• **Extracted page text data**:
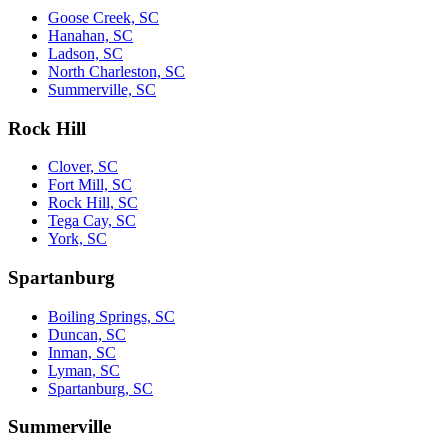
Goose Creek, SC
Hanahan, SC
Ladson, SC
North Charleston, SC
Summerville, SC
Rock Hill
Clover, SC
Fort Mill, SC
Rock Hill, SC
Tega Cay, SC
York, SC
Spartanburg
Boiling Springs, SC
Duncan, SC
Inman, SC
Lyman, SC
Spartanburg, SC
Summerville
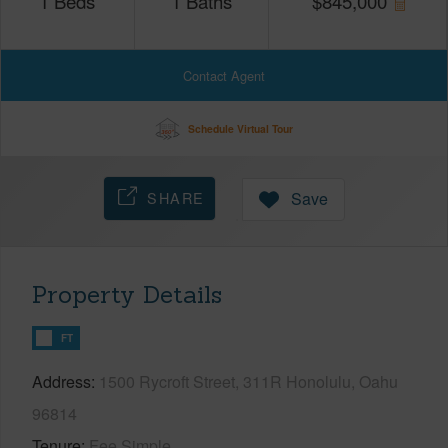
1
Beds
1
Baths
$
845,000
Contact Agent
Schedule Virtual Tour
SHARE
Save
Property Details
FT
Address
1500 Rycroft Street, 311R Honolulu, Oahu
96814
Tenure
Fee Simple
...
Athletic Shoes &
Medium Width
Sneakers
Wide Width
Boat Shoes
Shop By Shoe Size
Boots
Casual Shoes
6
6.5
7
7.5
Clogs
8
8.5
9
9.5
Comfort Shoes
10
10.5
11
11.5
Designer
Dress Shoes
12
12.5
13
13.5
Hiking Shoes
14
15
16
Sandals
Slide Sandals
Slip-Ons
---
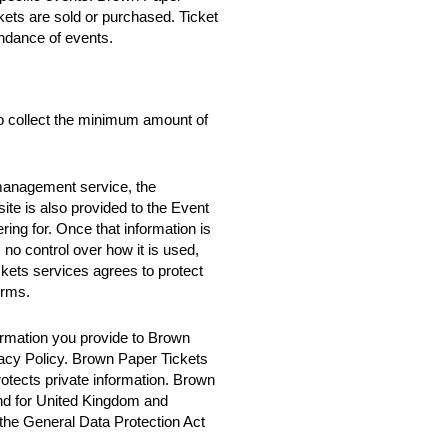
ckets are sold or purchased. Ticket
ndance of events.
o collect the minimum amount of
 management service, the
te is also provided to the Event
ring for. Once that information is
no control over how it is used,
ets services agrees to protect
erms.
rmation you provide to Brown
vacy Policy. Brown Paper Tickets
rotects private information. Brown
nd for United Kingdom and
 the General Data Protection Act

• **Work instructions**: Using the records above, copy all lines that include the word "information".

• **Response area**:
ring for. Once that information is
rotects private information. Brown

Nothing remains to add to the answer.